→ **List of tasks**:
1: In the comment thread on women's placement in philosophy, what did the one ethnography of academic hiring committees that Dan Hicks knows of find?
2: The comment thread on women's placement in philosophy includes a comment from Moti Gorin. Explain why he says the outcome should not surprise anyone.
3: Write a continuation of the comment thread on women's placement in philosophy, starting after its final comment.

I don’t find these results counterintuitive. They are the fruit of years-long (decades-long?) and past-due efforts to include more members of historically underrepresented groups in philosophy. I see these results as a very welcome corrective to historical imbalances and exclusion in our field, but they aren’t counterintuitive.

The results would only seem counterintuitive if we expected diversity programs and other initiatives to bring more historically underrepresented groups into the field to fail, no?

Dan Hicks
Reply to  Grad_Stu
1 year ago

As Justin quotes us: “If women had this placement advantage over men for several decades, we would expect women to be better represented among faculty than new Ph.D.s.” Insofar as diversity programs have been around for decades, they haven’t been especially successful.

Greg Littmann
Greg Littmann
Reply to  Dan Hicks
1 year ago

I don’t see why it would necessarily result in women being better represented than they are. Why can’t women have a placement advantage without other factors balancing that out so that we don’t get an equal number of women and men? Surely the lack of men in English doesn’t automatically show that men aren’t given an equal chance in placement.

Kenny Easwaran
Reply to  Dan Hicks
1 year ago

Have diversity programs been around for decades in the same form that they are now?

Ben Allen
Ben Allen
Reply to  Grad_Stu
1 year ago

Or we have underestimated how widespread and how strict these diversity programs are, therefore cynically underestimating their actual effect.

Moti Gorin
Moti Gorin
1 year ago

This (in my view welcome) outcome has been a direct and explicit aim of the profession in recent years, and so I can’t see why we should be surprised. I would bet money that a qualitative survey of hiring committees over the past ten years or so would reveal the mechanism largely responsible for the change and that the mechanism is simply an overt preference for women candidates.

Dan Hicks
Reply to  Moti Gorin
1 year ago

This might be the case. Though, I only know of one ethnography of the role of gender in academic hiring committees, and it found blatant relationship status discrimination (questioning whether women would accept an offer based on their relationship status): https://doi.org/10.1177/0003122417739294

Moti Gorin
Moti Gorin
Reply to  Dan Hicks
1 year ago

I’m sure there is still anti-woman discrimination in philosophy, perhaps even in hiring, or in hiring at certain kinds of schools (e.g., the study you link looked at R1s). But we need an explanation for the results of the study showing woman have an advantage overall as philosophy candidates, and given the efforts in the profession recently, hiring committee preferences is the most likely explanation (in my view, of course).

Relationships
Reply to  Moti Gorin
1 year ago

It might be nice to control for relationship status, or figure out if that is a factor that has a role in hiring.

Brian Weatherson
1 year ago

Is there any attempt to see how much difference in (perceived) teaching and service records could explain this?

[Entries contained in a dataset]
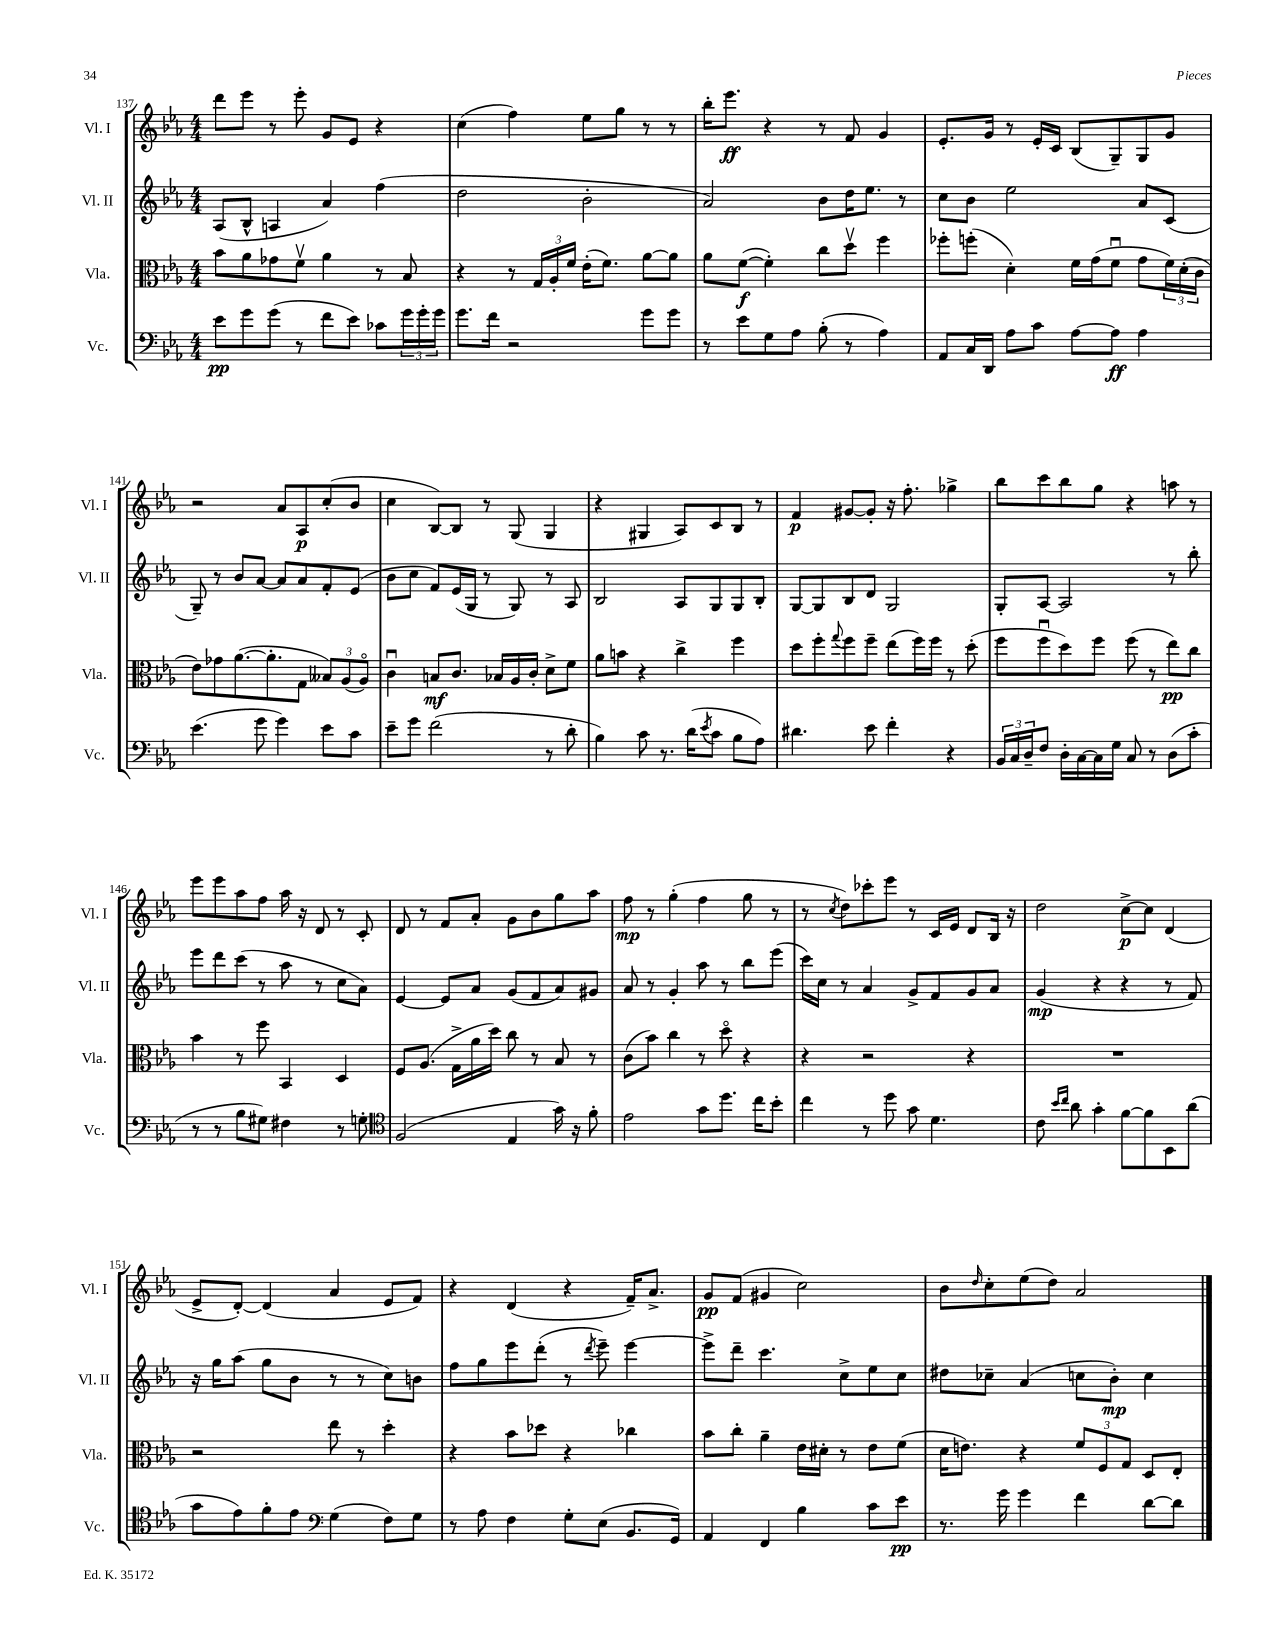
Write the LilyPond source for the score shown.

<<
\new StaffGroup <<
\new Staff = "s0" \with { instrumentName = "Vl. I" shortInstrumentName = "Vl. I" } {
    \clef treble \key ees \major \numericTimeSignature \time 4/4
    d'''8 ees'''8 r8 ees'''8-. g'8 ees'8 r4 |
    c''4( f''4) ees''8 g''8 r8 r8 |
    bes''16-. ees'''8.\ff r4 r8 f'8 g'4 |
    ees'8.-. g'16 r8 ees'16-. c'16 bes8( g8--) g8 g'8 |
    r2 aes'8 aes8\p c''8-.( bes'8 |
    c''4 bes8~) bes8 r8 g8( g4 |
    r4 gis4 aes8) c'8 bes8 r8 |
    f'4\p gis'8~ gis'8-. r16 f''8.-. ges''4-> |
    bes''8 c'''8 bes''8 g''8 r4 a''8 r8 |
    ees'''8 ees'''8 aes''8 f''8 aes''16 r16 d'8 r8 c'8-. |
    d'8 r8 f'8 aes'8-. g'8 bes'8 g''8 aes''8 |
    f''8\mp r8 g''4-.( f''4 g''8 r8 |
    r8 \acciaccatura { c''8 } d''8) ces'''8-. ees'''8 r8 c'16 ees'16 d'8 bes16 r16 |
    d''2 c''8~->\p c''8 d'4( |
    ees'8-> d'8~-.) d'4( aes'4 ees'8 f'8) |
    r4 d'4( r4 f'16--) aes'8.-> |
    g'8\pp f'8( gis'4 c''2) |
    bes'8 \grace { d''16 } c''8-. ees''8( d''8) aes'2 \bar "|." |
}
\new Staff = "s1" \with { instrumentName = "Vl. II" shortInstrumentName = "Vl. II" } {
    \clef treble \key ees \major \numericTimeSignature \time 4/4
    aes8( bes8-^ a4 aes'4) f''4( |
    d''2 bes'2-. |
    aes'2) bes'8 d''16 ees''8. r8 |
    c''8 bes'8 ees''2 aes'8 c'8( |
    g8--) r8 bes'8 aes'8~ aes'8 aes'8 f'8-. ees'8( |
    bes'8 c''8 f'8) ees'16( g16 r8 g8) r8 aes8 |
    bes2 aes8 g8 g8 bes8-. |
    g8~ g8 bes8 d'8 g2 |
    g8-. aes8~ aes2 r8 bes''8-. |
    ees'''8 d'''8 c'''8( r8 aes''8 r8 c''8 aes'8) |
    ees'4~ ees'8 aes'8 g'8( f'8 aes'8) gis'8 |
    aes'8 r8 g'4-. aes''8 r8 bes''8 ees'''8( |
    c'''16) c''16 r8 aes'4 g'8-> f'8 g'8 aes'8 |
    g'4\mp( r4 r4 r8 f'8) |
    r16 g''16 aes''8( g''8 bes'8 r8 r8 c''8) b'8 |
    f''8 g''8 ees'''8 d'''8-.( r8 \acciaccatura { d'''8 } ees'''8--) ees'''4~ |
    ees'''8-> d'''8-- c'''4. c''8-> ees''8 c''8 |
    dis''8 ces''8-- aes'4( c''8 bes'8-.\mp) c''4 \bar "|." |
}
\new Staff = "s2" \with { instrumentName = "Vla." shortInstrumentName = "Vla." } {
    \clef alto \key ees \major \numericTimeSignature \time 4/4
    bes'8 aes'8 ges'8 f'8\upbow aes'4 r8 bes8 |
    r4 r8 \tuplet 3/2 { g16 aes16-. f'16 } ees'16-.( f'8.) aes'8~ aes'8 |
    aes'8 f'8~\f( f'4-.) c''8 d''8\upbow f''4 |
    fes''8-. f''8-.( d'4-.) f'16 g'16( f'8\downbow g'8 \tuplet 3/2 { f'16) d'16-.( c'16 } |
    ees'8) ges'8 aes'8.~( aes'8.-. g8 \tuplet 3/2 { beses8) aes8( aes8\flageolet) } |
    c'4\downbow b8\mf c'8. bes16 aes16 c'16-. d'8-> f'8 |
    aes'8 b'8 r4 c''4-> f''4 |
    d''8 f''8-. \appoggiatura { g''8 } f''8 f''8-- ees''8( f''16) f''16 r8 d''8-.( |
    f''8 f''8\downbow d''8) f''8 f''8( r8 ees''8\pp) c''8 |
    bes'4 r8 f''8 bes,4 d4 |
    f8 aes8.( g16-> aes'16 d''16) c''8 r8 bes8 r8 |
    c'8( bes'8) c''4 r8 d''8\flageolet r4 |
    r4 r2 r4 |
    R1 |
    r2 ees''8 r8 d''4-. |
    r4 bes'8 des''8 r4 ces''4 |
    bes'8 c''8-. aes'4-- ees'16 dis'16-. r8 ees'8 f'8( |
    d'16 e'8.) r4 \tuplet 3/2 { f'8 f8 g8 } d8 ees8-. \bar "|." |
}
\new Staff = "s3" \with { instrumentName = "Vc." shortInstrumentName = "Vc." } {
    \clef bass \key ees \major \numericTimeSignature \time 4/4
    ees'8\pp g'8 g'8( r8 f'8 ees'8) ces'8 \tuplet 3/2 { g'16 g'16-. g'16 } |
    g'8. f'16 r2 g'8 g'8 |
    r8 ees'8 g8 aes8 bes8-.( r8 aes4) |
    aes,8 c16 d,16 aes8 c'8 aes8~ aes8\ff aes4 |
    ees'4.( g'8 g'4) ees'8 c'8 |
    ees'8-- g'8 f'2( r8 d'8-. |
    bes4) c'8 r8. d'16( \acciaccatura { ees'8 } c'8 bes8 aes8) |
    dis'4. ees'8 f'4-. r4 |
    \tuplet 3/2 { bes,16 c16 d16-- } f8 d16-. c16~ c16 g16 c8 r8 d8( c'8-. |
    r8 r8 bes8 gis8) fis4 r8 g8-. |
    \clef tenor f2( ees4 g'16) r16 f'8-. |
    ees'2 g'8 d''8. c''16 bes'8-. |
    c''4 r8 d''8 g'8 d'4. |
    c'8 \grace { bes'16 c''16 } aes'8 g'4-. f'8~ f'8 bes,8 aes'8( |
    g'8 ees'8) f'8-. ees'8 \clef bass g4( f8) g8 |
    r8 aes8 f4 g8-. ees8( bes,8. g,16) |
    aes,4 f,4 bes4 c'8 ees'8\pp |
    r8. g'16 g'4 f'4 d'8~ d'8 \bar "|." |
}
>>
>>
\layout { \context { \Score currentBarNumber = #137 } }
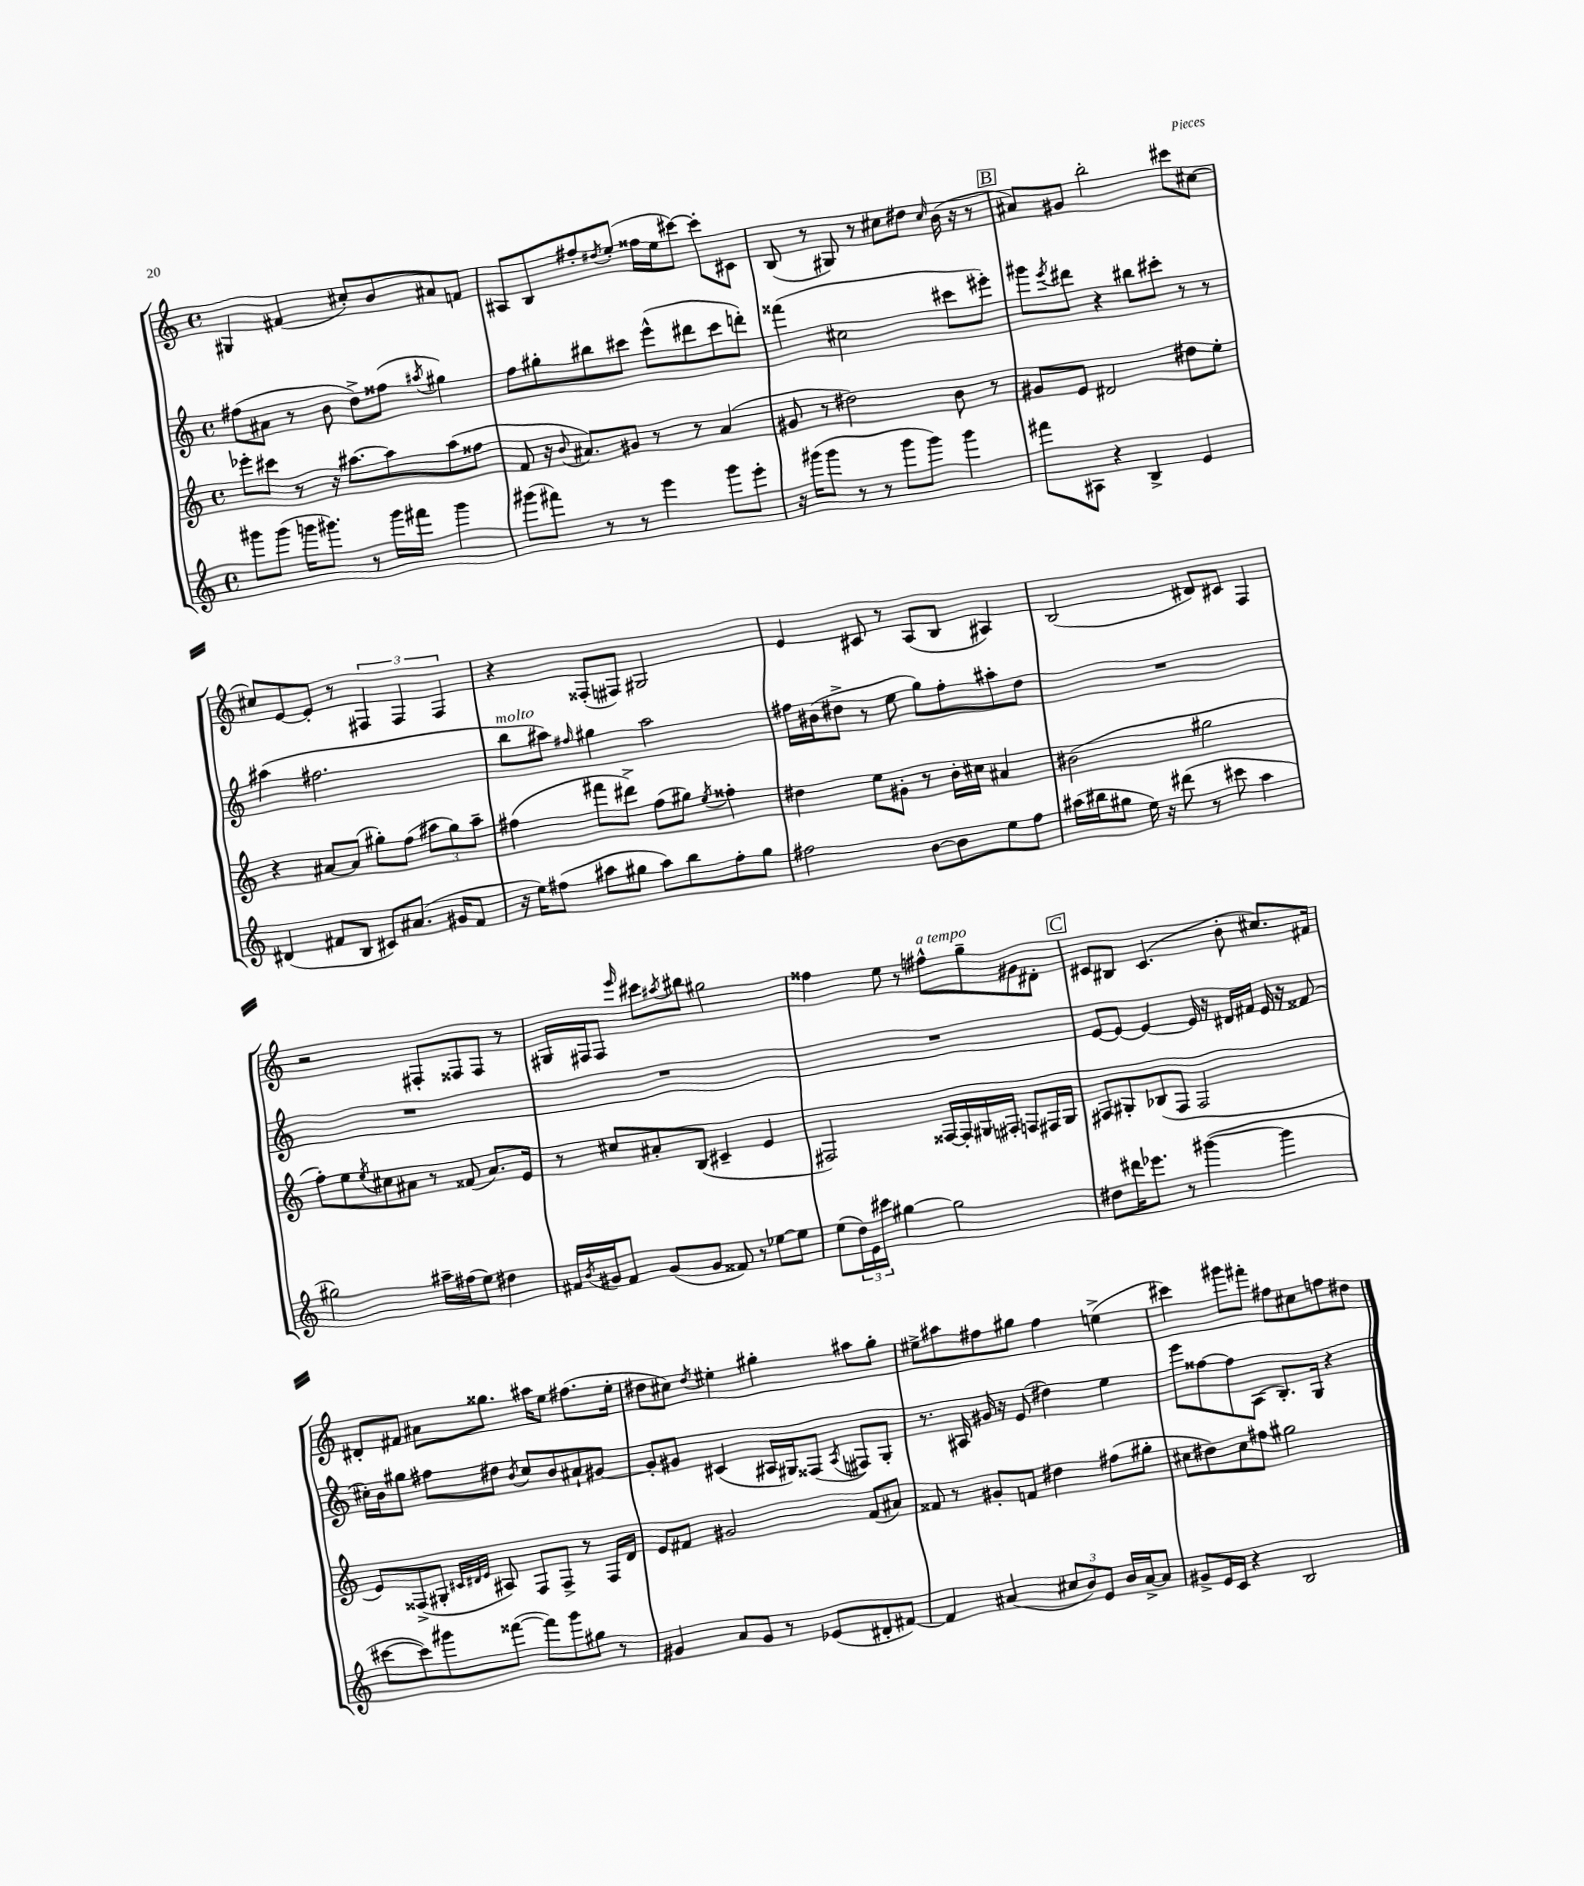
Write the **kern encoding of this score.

**kern	**kern	**kern	**kern
*staff4	*staff3	*staff2	*staff1
*clefG2	*clefG2	*clefG2	*clefG2
*k[]	*k[]	*k[]	*k[]
*M4/4	*M4/4	*M4/4	*M4/4
*met(c)	*met(c)	*met(c)	*met(c)
8ggg#	8eee-'	(8ff#	4G#
(8ggg#	8ccc#	8a#	.
16ggg	8r	8r	(4f#
8.ggg#)	.	.	.
.	16r	8b	.
.	[8.aa#	.	.
8r	.	8dd^)	8cc#')
16ggg#	8aa#]	(8ff##	8b
16fff#	.	.	.
.	.	8qaa#	.
4ggg#	(8aa#	4gg#)	8a#
.	8ff##	.	8f
=	=	=	=
(8ggg#	8f	8ff	8A#
8fff#)	16r	8gg#'	8B
.	8qqb	.	.
.	8.a#)	.	.
8r	.	8bb#	8ff#'
.	.	.	8qdd#
8r	8g#	8ccc#	(8ee'
4eee	8r	(8eee^^	16ff##
.	.	.	16ee
.	8r	8ddd#	[8ccc#)
8ggg#	(4a#	8ccc#	8ccc#']
8eee'	.	8ddd')	8c#
=	=	=	=
16r	8g#	(4fff##	(8B
(16ggg#	.	.	.
8ggg#	8r	.	8r
8r	2dd#)	2cc#	8G#)
8r	.	.	8r
8ggg#	.	.	8cc#
8ggg#)	.	.	8dd#
.	.	.	16qqcc#
4ggg#	8b	8ccc#	(16b
.	.	.	16r
.	8r	8eee#')	8r
=	=	=	=
8fff#	8g#	8ggg#	8a#)
.	.	8qeee	.
8A#	8e	8ddd#	8g#
4r	2d#	4r	2bb'
4B^	.	8bb#	.
.	.	8ccc#'	.
4e	8dd#	8r	8ccc#
.	8ee'	8r	[8cc#
=	=	=	=
(4d#	4r	(4aa#	8cc#]
.	.	.	[8e
8f#	[8a#	2.ff#	8e']
8B	(8a#]	.	8r
8c#)	8gg#')	.	6F#
(8.a#	(8ff	.	.
.	.	.	6F#
.	12aa#	.	.
16g#	.	.	.
.	12gg#)	.	6F#
8f#	.	.	.
.	12aa#~	.	.
=	=	=	=
16r	(4ff#	8bb	4r
16ee)	.	.	.
(8ff#	.	8aa#)	.
.	.	16qqff#	.
8aa#	8fff#	4gg#	(8F##'
8gg#	8ddd#^)	.	8F#)
8aa#)	(8ff#	2aa#	2G#
8bb	8gg#)	.	.
.	8qee	.	.
8ff#'	4ff##'	.	.
8gg#	.	.	.
=	=	=	=
2ff#	4dd#	16ff#	4e
.	.	(16b#	.
.	.	8dd#^	.
.	8ee	8r	8c#
.	8g#'	8ee	8r
[8b	8r	8gg)	(8A
8b]	16b'	8ff#'	8B
.	16cc#	.	.
8ee	4a#	8aa#'	4A#)
8ff#	.	8dd#	.
=	=	=	=
(16aa#	(2b#	1r	(2B
16bb#	.	.	.
8gg#	.	.	.
16ee)	.	.	.
16r	.	.	.
(8ddd#	.	.	.
8r	2gg#	.	8d#)
8ccc#	.	.	8c#
4aa#	.	.	4F
=	=	=	=
2gg#)	8ff')	1r	2r
.	8ee	.	.
.	8qee	.	.
.	8cc#	.	.
.	8a#	.	.
16aa#~	8r	.	8F#'
(16ff#	.	.	.
8ee)	(8f##	.	8F##
4dd#	8.a#)	.	8F##
.	.	.	8r
.	16e	.	.
=	=	=	=
16f#	8r	1r	16G#
8qb	.	.	.
16g#	.	.	16F#
8f#	8cc#	.	8F#
.	.	.	16qqeee
(8g#	8a#'	.	8ccc#
.	.	.	8qaa#
8g#	(8B	.	8bb#
8f##)	4c#~	.	2gg#
8r	.	.	.
[8ee-	4e	.	.
8ee-]	.	.	.
=	=	=	=
(8ee	2F#)	1r	4ff##
24dd)	.	.	.
24e	.	.	.
24ccc#	.	.	.
[4gg#	.	.	8ee
.	.	.	8r
2gg#]	[16F##	.	8ff#^^
.	16F##']	.	.
.	16G#	.	8gg~
.	16F#'	.	.
.	8F	.	8g#
.	16F#	.	8d#'
.	16G#	.	.
=	=	=	=
8dd#	8F#	[8e	8c#
16ddd#	8G#'	8e_	8B#
8.eee-	.	.	.
.	(8B-	4e_	(4.c#
8r	8F#	.	.
([4ggg#	2F#	16e]	.
.	.	16r	.
.	.	16d#	8b'
.	.	16f#	.
4ggg#]	.	16e	8.cc#)
.	.	16r	.
.	.	(8f##	.
.	.	.	16f#
=	=	=	=
[8ccc#	8e)	16cc#')	8d#'
.	.	16b	.
8ccc#])	(8F##^	8gg#	8f#
8ggg#	8G#'	8ff#	8a#
.	32qqc#	.	.
.	32qqd#	.	.
.	32qqe	.	.
([8fff##	8A#)	8dd#	8.gg##
.	.	8qb	.
8fff##])	8F##	8cc#	.
.	.	.	16aa#
8ggg#	8F##^	8b	8ee
8gg#	8r	8a#`	(8.ff#
8r	16F##	[8g#	.
.	16d#	.	16ee'
=	=	=	=
4g#	8e	8g#']	8dd#
.	8f#	8g#	8cc#)
.	.	.	8qdd#
8a	2g#	(4c#	4ee#'
8g#	.	.	.
8r	.	16A#	4gg#'
.	.	16G#)	.
(8e-	.	(8F##	.
.	.	8qA#	.
8d#'	(8f#	8F#)	8aa#
[8f#)	8a#)	8G#'	8gg#'
=	=	=	=
4f#]	8f##	8.r	8ee#^
.	8r	.	8aa#
.	.	16A#	.
(4a#	8g#'	16g#	8ff#
.	.	16r	.
.	8f	(8e	8gg#
12cc#	4dd#	4dd#)	4ff#
12b)	.	.	.
12e	.	.	.
16b	(8ff#	4ee	(4ee^
[16a#^	.	.	.
8a#]	8gg#'	.	.
=	=	=	=
8g#^	8cc#	8eee	4ccc#)
16e	8dd#)	[8ff##	.
16c	.	.	.
4r	8cc#	8ff##]	8ggg#
.	8ff#	(8A	8fff#'
2B	2gg#	8.B')	8ff#
.	.	.	8cc#
.	.	16G	.
.	.	4r	8ff
.	.	.	8dd#
==	==	==	==
*-	*-	*-	*-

→ **Results for each task**:
1: It found blatant relationship status discrimination, with committees questioning whether women would accept an offer based on their relationship status.

2: Moti Gorin says that more women being placed has been a direct and explicit aim of the profession in recent years. Because the field has openly worked toward this result, he sees no reason for surprise when it occurs.

3:
Whenever I’ve done searches that were obliged to give high weight to teaching and/or service, women have made up the bulk of the shortlists. Not the majority of course – plenty of men have great teaching/service records – but women were massively over-represented among the best candidates relative to the applicant pool.

I don’t know if my experience is representative, or if there is an effect here whether it’s enough to explain the difference in hiring rates, but I suspect it’s probably part of the story.

Dan Hicks
Reply to  Brian Weatherson
1 year ago

This would take data about applicants’ records that APDA doesn’t collect. Carolyn and I have occasionally talked about maybe incorporating publication records using PhilPapers and name matching, but this would be tricky and I don’t think either of us has the time in the near future. Getting data on teaching and service would be even more difficult.

harry b
Reply to  Dan Hicks
1 year ago

A tiny comment about just one department. 14 (!) years ago I looked at our grad students (still, at that time, majority male). I left out the first year students. Among the rest (about 40, about 17 of them women) the women had 1.7 publications for every publication a man had, and significantly more presentations at conferences on their cvs. I didn’t know what to make of that, but it did suggest that they would be more successful in the job market. (Completely impressionistic, but I would say that it did work out that way).

prefer not to give real name
prefer not to give real name
Reply to  Justin Weinberg
1 year ago

I have served on a half-dozen search committees in philosophy and political theory, and another half-dozen in other fields. I’d say we’ve done this at least four or five of those times — designated a line for women applicants only, that is. It’s a shame that we couldn’t put it in the ad, but that would obviously be more trouble than it’s worth.

David Wallace
David Wallace
Reply to  prefer not to give real name
1 year ago

Is that legal?

prefer not to give real name
prefer not to give real name
Reply to  David Wallace
1 year ago

As I said: more trouble than it’s worth.

In addition to possible legal issues, one doesn’t always want to tell a new colleague that she was hired in part because she was a woman: hearing that can be demoralizing (though not for everyone, I should add).

S C
S C
Reply to  prefer not to give real name
1 year ago

Plenty of anecdotal evidence that it’s been happening, legal or not, found here:

https://dailynous.com/2017/06/16/new-study-gender-program-prestige-hiring-philosophers/

Thomas Aquinas
Thomas Aquinas
Reply to  David Wallace
1 year ago

No. It’s illegal. Violation of the Civil Rights Act of 1964.

Philip Kremer
Philip Kremer
Reply to  Thomas Aquinas
1 year ago

Not every institution in the world is bound by US legislation. Consider the following advertisement from 2017, from the University of Amsterdam, which strongly suggests that it’s legal in the Netherlands: https://kr.org/pipermail/planetkr/2017-December/001365.html

Last edited 1 year ago by Philip Kremer
David Wallace
David Wallace
Reply to  Philip Kremer
1 year ago

For sure- the UK equality act has some leeway here too. But when I was on hiring panels in the UK there was generally a fairly high level of understanding of what the law did and did not allow, whereas in the US people mostly seem to ignore it.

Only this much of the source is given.